[Saved entries]

Start of Block

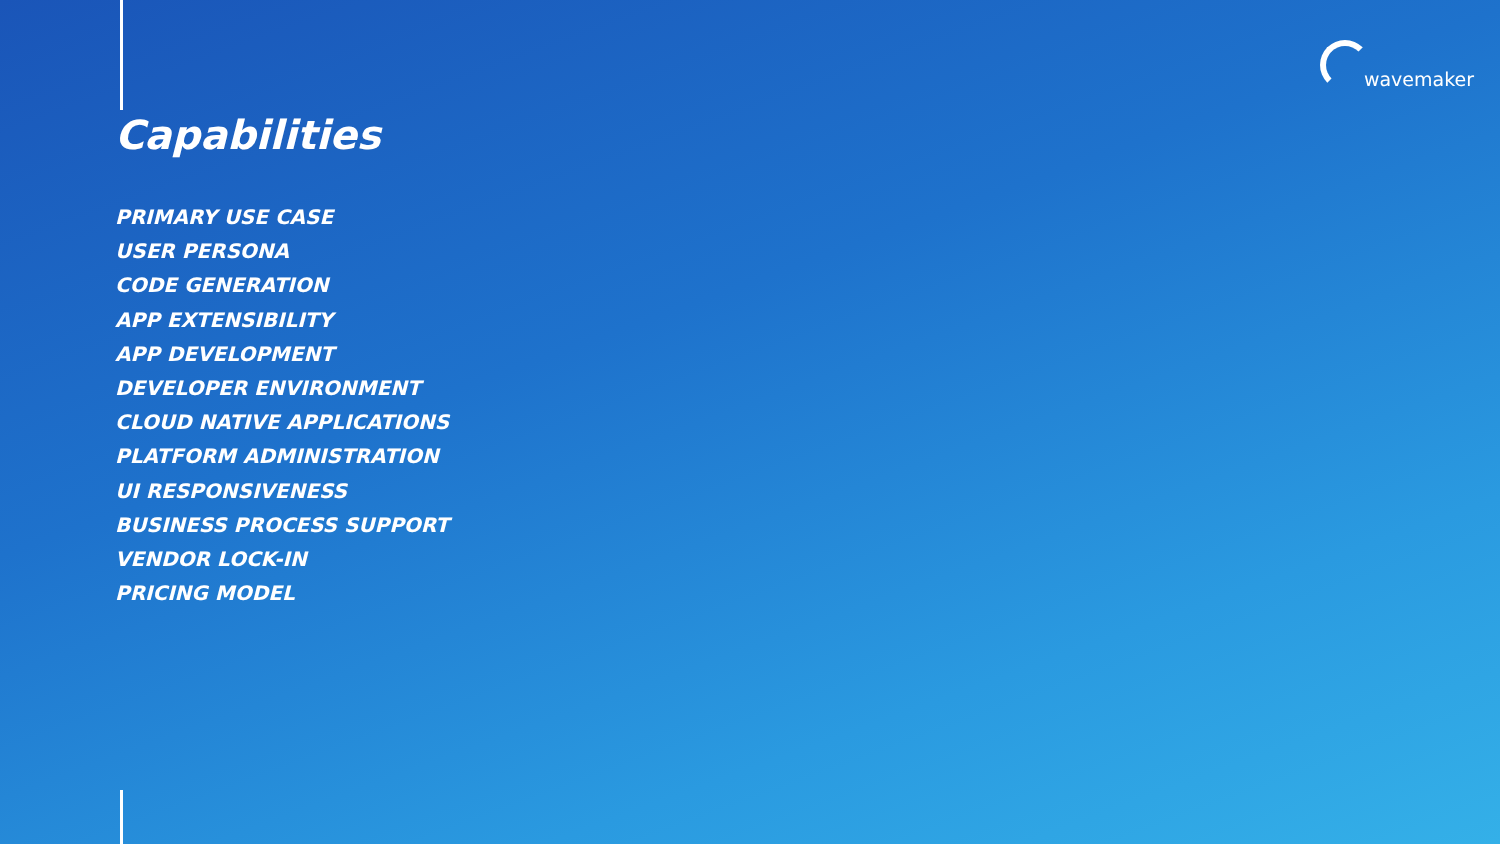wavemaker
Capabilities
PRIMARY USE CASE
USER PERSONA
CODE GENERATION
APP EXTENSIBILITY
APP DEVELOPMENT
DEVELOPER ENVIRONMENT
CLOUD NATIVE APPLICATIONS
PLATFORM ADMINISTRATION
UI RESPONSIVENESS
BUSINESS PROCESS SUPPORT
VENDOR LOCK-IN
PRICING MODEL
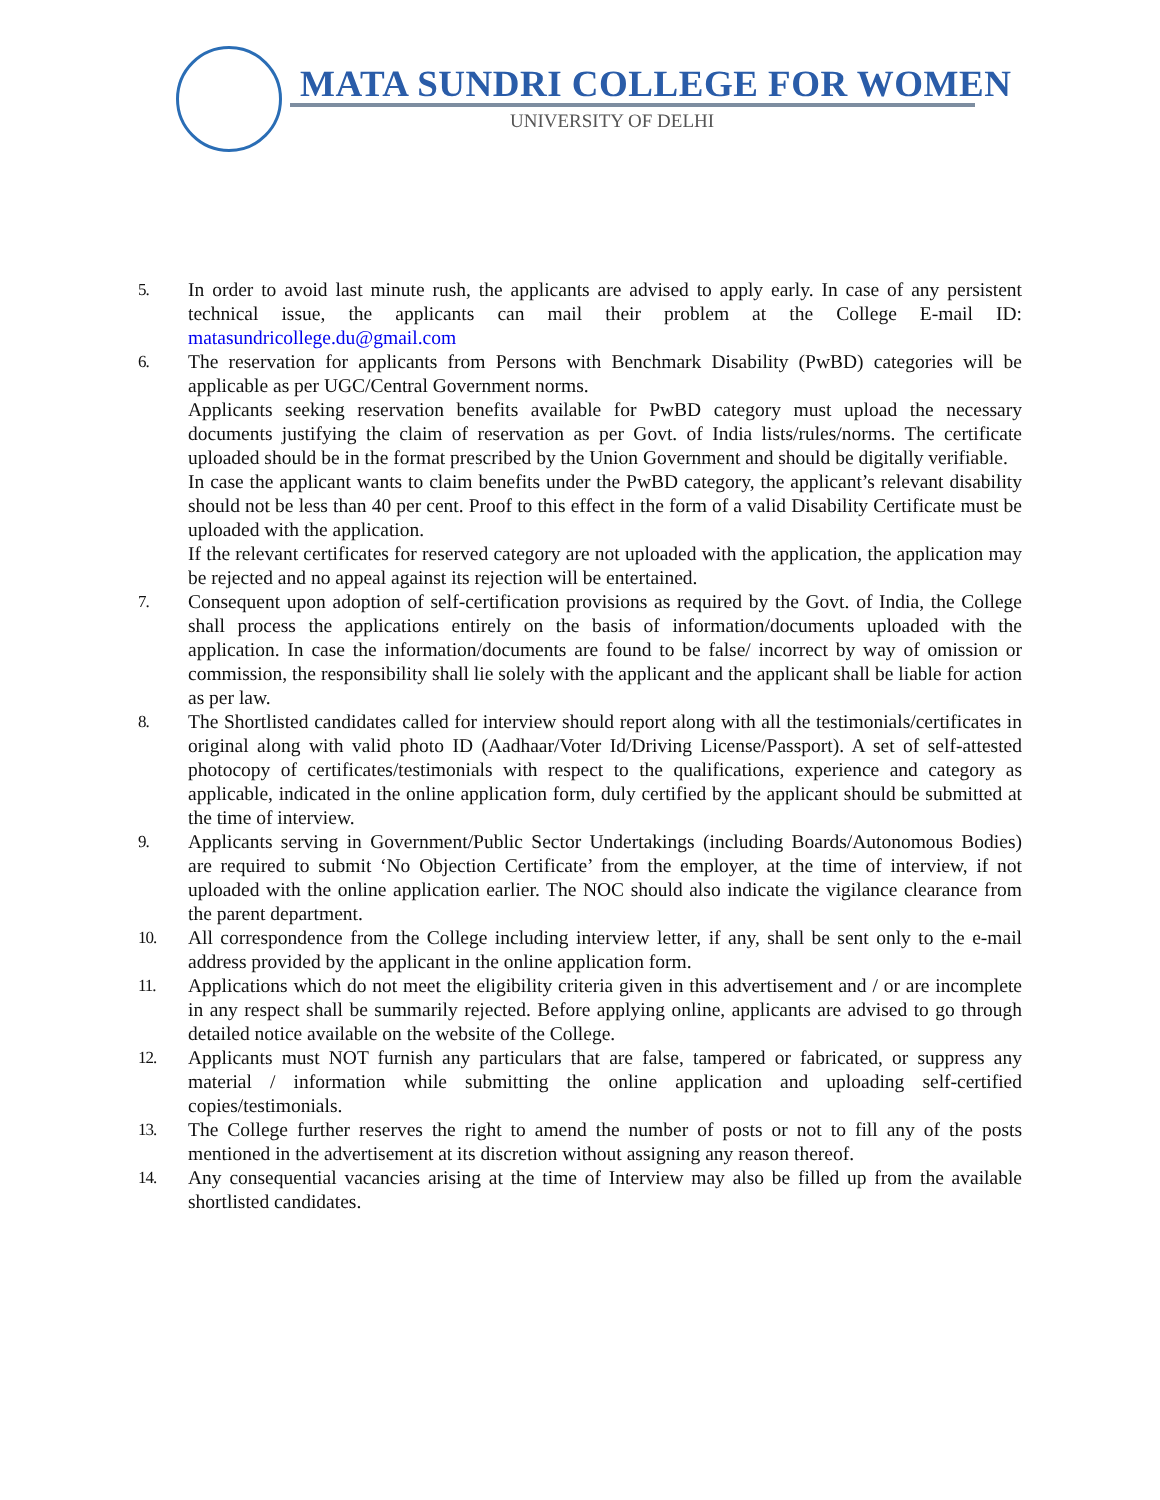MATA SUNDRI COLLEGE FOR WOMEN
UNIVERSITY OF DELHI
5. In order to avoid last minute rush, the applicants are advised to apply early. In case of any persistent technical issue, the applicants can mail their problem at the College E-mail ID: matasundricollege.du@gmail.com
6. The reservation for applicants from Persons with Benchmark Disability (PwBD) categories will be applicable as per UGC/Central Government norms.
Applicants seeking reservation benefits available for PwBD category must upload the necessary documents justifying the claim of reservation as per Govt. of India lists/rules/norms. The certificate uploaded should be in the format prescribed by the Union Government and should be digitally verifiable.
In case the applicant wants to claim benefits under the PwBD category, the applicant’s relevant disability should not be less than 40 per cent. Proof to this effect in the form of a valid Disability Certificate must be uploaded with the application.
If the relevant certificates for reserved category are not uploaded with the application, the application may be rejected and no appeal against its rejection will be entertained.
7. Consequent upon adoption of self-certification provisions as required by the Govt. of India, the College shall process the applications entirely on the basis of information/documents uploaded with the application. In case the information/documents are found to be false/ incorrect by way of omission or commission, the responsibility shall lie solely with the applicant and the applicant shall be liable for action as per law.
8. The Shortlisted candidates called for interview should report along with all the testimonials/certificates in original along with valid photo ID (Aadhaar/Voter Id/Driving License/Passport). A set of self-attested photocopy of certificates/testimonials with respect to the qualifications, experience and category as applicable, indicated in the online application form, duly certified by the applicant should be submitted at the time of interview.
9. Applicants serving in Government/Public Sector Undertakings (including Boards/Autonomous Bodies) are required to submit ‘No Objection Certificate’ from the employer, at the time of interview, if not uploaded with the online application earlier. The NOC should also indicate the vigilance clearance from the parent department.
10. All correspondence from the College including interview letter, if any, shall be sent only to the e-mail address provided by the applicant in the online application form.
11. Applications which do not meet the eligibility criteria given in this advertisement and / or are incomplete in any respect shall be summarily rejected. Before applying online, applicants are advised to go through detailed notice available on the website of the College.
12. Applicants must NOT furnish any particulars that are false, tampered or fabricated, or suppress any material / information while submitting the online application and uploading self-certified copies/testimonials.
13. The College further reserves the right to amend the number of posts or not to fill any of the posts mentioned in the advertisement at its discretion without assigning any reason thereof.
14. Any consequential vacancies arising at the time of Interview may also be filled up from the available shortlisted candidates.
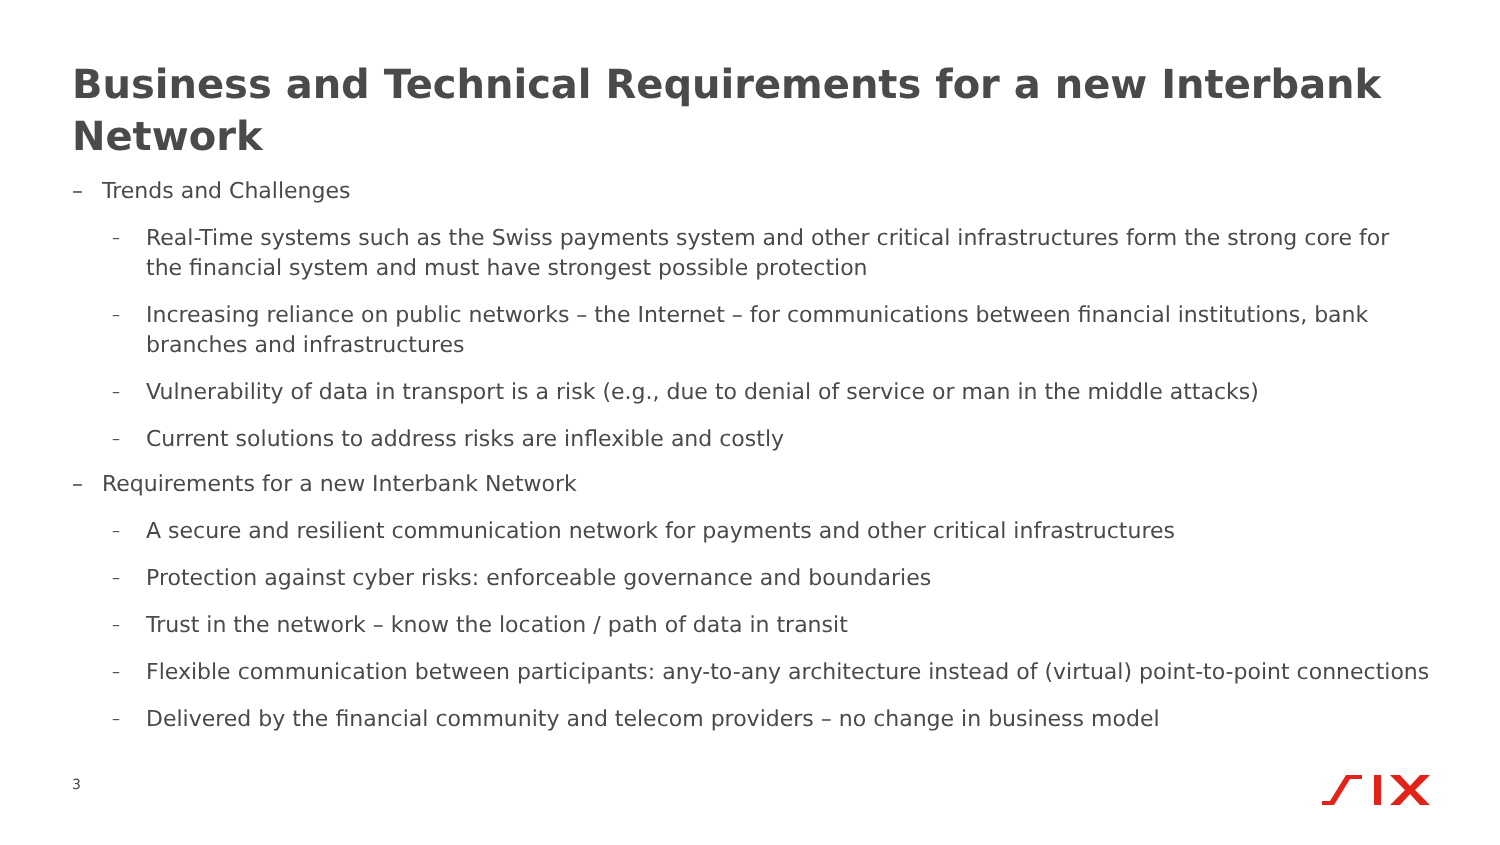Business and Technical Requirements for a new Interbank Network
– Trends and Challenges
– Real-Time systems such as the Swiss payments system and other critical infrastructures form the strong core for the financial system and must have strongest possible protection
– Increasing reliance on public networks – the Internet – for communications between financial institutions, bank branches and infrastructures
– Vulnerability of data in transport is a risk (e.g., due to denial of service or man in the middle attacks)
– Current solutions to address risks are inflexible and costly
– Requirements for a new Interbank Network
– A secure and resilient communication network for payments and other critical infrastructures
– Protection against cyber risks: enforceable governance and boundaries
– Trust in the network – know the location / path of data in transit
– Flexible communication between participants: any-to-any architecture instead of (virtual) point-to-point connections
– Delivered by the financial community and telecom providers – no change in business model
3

End of Block

Activity = Pictures are to be left out; the lines from the start of the records above through the line holding "UNIVERSITY OF DELHI" are to be returned exactly.

Answer area =
wavemaker
Capabilities
PRIMARY USE CASE
USER PERSONA
CODE GENERATION
APP EXTENSIBILITY
APP DEVELOPMENT
DEVELOPER ENVIRONMENT
CLOUD NATIVE APPLICATIONS
PLATFORM ADMINISTRATION
UI RESPONSIVENESS
BUSINESS PROCESS SUPPORT
VENDOR LOCK-IN
PRICING MODEL
MATA SUNDRI COLLEGE FOR WOMEN
UNIVERSITY OF DELHI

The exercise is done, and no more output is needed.